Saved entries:
==================================================
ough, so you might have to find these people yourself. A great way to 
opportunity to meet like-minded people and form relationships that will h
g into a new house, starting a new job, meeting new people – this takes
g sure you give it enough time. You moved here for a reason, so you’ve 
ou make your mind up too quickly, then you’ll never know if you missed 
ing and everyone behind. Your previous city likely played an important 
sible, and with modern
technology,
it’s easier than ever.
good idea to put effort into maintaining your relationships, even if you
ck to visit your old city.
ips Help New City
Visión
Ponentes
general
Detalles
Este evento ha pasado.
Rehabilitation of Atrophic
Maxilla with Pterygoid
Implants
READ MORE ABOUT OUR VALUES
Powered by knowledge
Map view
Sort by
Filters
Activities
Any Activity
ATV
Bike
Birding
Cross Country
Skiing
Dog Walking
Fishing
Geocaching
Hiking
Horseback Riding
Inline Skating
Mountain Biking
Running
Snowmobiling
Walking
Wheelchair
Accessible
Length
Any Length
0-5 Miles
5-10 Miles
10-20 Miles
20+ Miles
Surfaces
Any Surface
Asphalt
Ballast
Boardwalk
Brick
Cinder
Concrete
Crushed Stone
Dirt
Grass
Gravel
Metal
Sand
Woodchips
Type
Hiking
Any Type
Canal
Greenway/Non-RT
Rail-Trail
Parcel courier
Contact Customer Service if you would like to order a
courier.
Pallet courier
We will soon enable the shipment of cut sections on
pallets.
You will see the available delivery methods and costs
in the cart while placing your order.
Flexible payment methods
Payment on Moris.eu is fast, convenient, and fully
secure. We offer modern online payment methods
==================================================
To-do item = Set down, exactly as they appear, the lines above from the first one to the line that holds "Este evento ha pasado.", both included, please, and no others.

Solution =
ough, so you might have to find these people yourself. A great way to 
opportunity to meet like-minded people and form relationships that will h
g into a new house, starting a new job, meeting new people – this takes
g sure you give it enough time. You moved here for a reason, so you’ve 
ou make your mind up too quickly, then you’ll never know if you missed 
ing and everyone behind. Your previous city likely played an important 
sible, and with modern
technology,
it’s easier than ever.
good idea to put effort into maintaining your relationships, even if you
ck to visit your old city.
ips Help New City
Visión
Ponentes
general
Detalles
Este evento ha pasado.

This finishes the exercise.